**Exercise description:** Extract each line of the data below that contains the string "Fairgo". Matches must have the same capitalization.

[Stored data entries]
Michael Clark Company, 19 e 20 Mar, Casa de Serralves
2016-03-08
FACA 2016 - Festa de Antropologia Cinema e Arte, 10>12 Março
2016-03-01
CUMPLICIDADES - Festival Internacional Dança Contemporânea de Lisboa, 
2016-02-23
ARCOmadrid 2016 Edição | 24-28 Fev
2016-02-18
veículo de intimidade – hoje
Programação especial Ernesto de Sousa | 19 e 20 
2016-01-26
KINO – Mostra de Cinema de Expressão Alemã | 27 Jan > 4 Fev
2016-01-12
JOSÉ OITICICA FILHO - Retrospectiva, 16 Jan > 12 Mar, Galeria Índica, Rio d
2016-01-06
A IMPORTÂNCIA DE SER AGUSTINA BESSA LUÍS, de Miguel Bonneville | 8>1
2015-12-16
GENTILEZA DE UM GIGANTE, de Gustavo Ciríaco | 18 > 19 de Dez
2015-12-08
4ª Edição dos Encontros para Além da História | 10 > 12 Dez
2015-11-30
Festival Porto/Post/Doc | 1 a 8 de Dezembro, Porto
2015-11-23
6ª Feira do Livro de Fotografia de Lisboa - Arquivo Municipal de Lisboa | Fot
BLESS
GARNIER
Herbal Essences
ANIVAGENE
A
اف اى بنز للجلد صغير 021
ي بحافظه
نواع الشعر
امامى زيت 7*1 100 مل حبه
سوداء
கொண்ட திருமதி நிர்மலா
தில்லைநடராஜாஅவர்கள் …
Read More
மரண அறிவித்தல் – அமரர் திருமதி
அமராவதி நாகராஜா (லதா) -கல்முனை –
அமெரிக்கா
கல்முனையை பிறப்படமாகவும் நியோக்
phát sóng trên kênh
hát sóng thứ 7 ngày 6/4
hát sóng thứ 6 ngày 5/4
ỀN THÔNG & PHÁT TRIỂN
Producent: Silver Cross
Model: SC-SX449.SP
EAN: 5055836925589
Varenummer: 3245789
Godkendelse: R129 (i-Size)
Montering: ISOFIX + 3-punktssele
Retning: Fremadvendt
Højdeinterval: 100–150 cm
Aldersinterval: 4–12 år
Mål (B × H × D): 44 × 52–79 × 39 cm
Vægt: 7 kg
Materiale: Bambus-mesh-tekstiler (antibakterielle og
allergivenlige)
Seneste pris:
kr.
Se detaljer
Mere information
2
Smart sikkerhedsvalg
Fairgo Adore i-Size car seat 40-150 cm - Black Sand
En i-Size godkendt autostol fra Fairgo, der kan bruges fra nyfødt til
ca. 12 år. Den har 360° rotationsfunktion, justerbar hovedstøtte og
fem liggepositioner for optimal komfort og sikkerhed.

**Reply to the task:**
Fairgo Adore i-Size car seat 40-150 cm - Black Sand
En i-Size godkendt autostol fra Fairgo, der kan bruges fra nyfødt til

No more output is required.